Chapter 7: Parsing STxT (*)
Parsing an STxT file is much easier than parsing files from other technologies. It may seem paradoxical, since it is actually a very powerful language, but at the same time, it is based on very simple principles.
I will explain my way of parsing a file. It may not be the best or most optimal method, but it is one way to do it. In fact, if you want to see the implementation I have made, it is available online:
This implementation has been done in Java, as it is the language I am most familiar with.
I hope that STxT is successful, and that other implementations appear very soon.
I will not go into all the details, but I would like to explain some points that require more attention.
If you do not intend to implement a parser, do not continue reading. The next chapter is much more interesting ;-)
Generic Process
Line-by-line Parsing
The parsing process can be done line by line, so we can say that, in general, we have:
while not end of file read line process line end while
During the process, it is advisable to have a list of the last nodes we have encountered according to the level, as this is crucial for correct processing.
Line Processing
The first step in line processing is the normalization of the line. A line is normalized when it is in compact (or semi-compact) form, so we need to check if it is, and if not, transform it. During normalization, comment lines are also removed.
Keep in mind that if the previous node was a text node, it will be part of that same node when it reaches a certain level. In other words, it will be continued text. It will also be part of it if it does not reach the level, but the line is completely blank, in which case it will be translated into text with a line break ([[chapter_06.html#index_9|See advanced tutorial]]).
Once we have compacted the line, processing continues independently, and all that remains is to obtain the level of the new line and distinguish between a few cases:
- Are we in the first node?
- Is the line text from a previous text node?
- Is a new node starting?
In each case, we update the state of our variables and proceed with the process.
Note: The most important thing here is to see that this is a process that can be done line by line, and the decisions to be made are relatively simple. This allows us to have a very efficient parser, which can also act as a grammar and node validator.
Validations
Validations are performed at various points in the parsing process:
- When creating a new node: When creating a new node, it is validated that its namespace can be deduced. Otherwise, it means that it could not be created in that position and would be incorrect.
- When closing a node: When we consider a node closed, it is validated. ** If it is a NODE type, it is validated that the number of children is correct. ** If it is not a NODE type, it is validated that it has the appropriate content depending on its type.
When is a node considered closed? This is an interesting point, as there are two circumstances that cause a node to be considered closed. One of them is when another node with an equal or lower level appears. The other is when the entire file has been processed and there are no more nodes to validate. At these points, the node is considered closed, and validations can begin.
Language Nodes
In the language description, we mentioned that data types have no limitations and are not tied to a specific language, so validations should only be checked using regular expressions or methods that ensure this.

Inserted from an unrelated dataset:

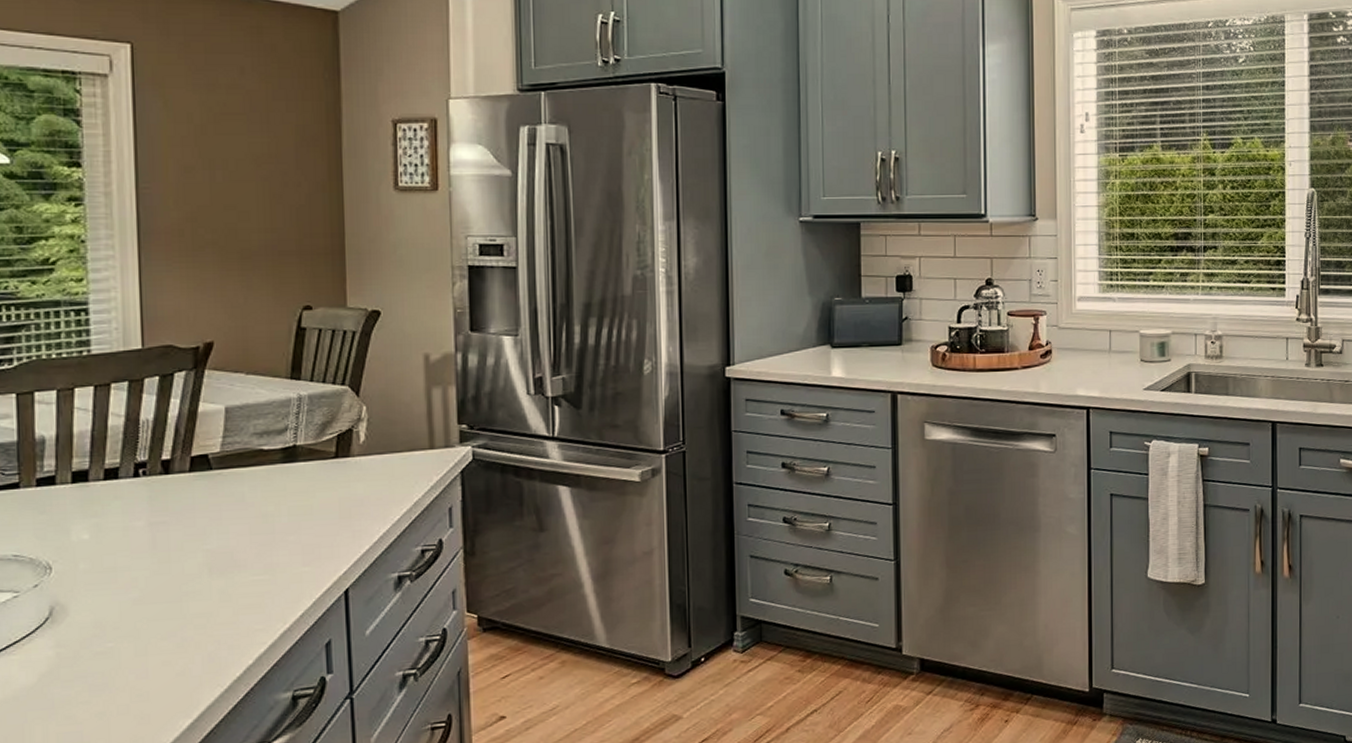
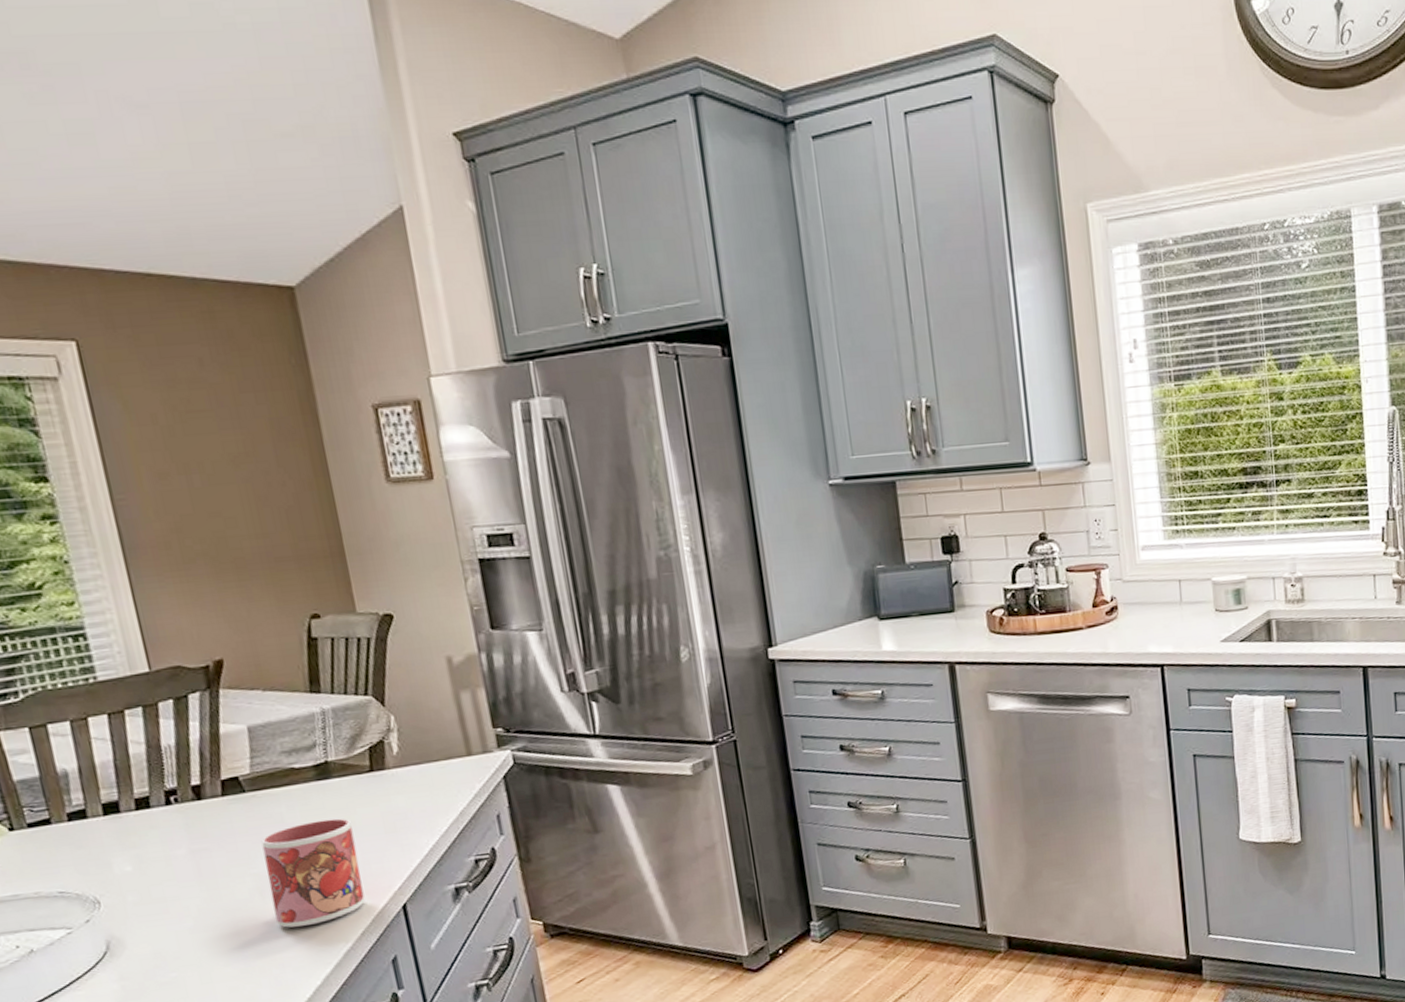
mug: none [219,501,310,605] -> present [261,818,365,928]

We have the following node types:
- NODE
- TEXT
- URL
- NATURAL
- INTEGER
- RATIONAL
- NUMBER
- BINARY
- HEXADECIMAL
- BASE64
- BOOLEAN
For example, the regular expressions we could use to validate nodes are:
BINARY = ^(0|1|\s)+$ BOOLEAN = ^0|1$ HEXADECIMAL = ^([a-f0-9]|\s)+$ INTEGER = ^(\-|\+)?\d+$ NATURAL = ^\d+$ NUMBER = ^(\-|\+)?\d+\.\d+(e(\-|\+)?\d+)?$ RATIONAL = ^(\-|\+)?\d+\/\d+$
Grammars
Storage
Grammars are obtained from the Internet, but it is neither practical nor efficient to have to fetch definitions remotely every time. The most efficient strategy is to have a kind of grammar repository, on disk, and always fetch them from there. If not found, they would be fetched from the Internet, and that repository would be updated. It is also possible to set verification times or other strategies. The idea is that grammars do not change over time, or at least they should be backward compatible.
Initial Grammar
Keep in mind that it is not possible to create a parser without having the grammar beforehand. To parse a grammar, you need the definition of the base grammar already parsed. For this reason, there will be an initial grammar definition in the code itself.
Details to Consider
There are some details to consider in parsing:
- Case-insensitive: All nodes are considered CASE-INSENSITIVE, so the appropriate transformations must be made during the parsing process.
- Base64: With BASE64 text, line breaks must be allowed, and a standard parse of the obtained content must be performed.
- For reading lines, both UNIX and DOS formats must be considered. Therefore, both line breaks and line break + carriage return will be allowed. This is done to allow quick file edits from any environment, although the most appropriate standard is always UNIX (line break only).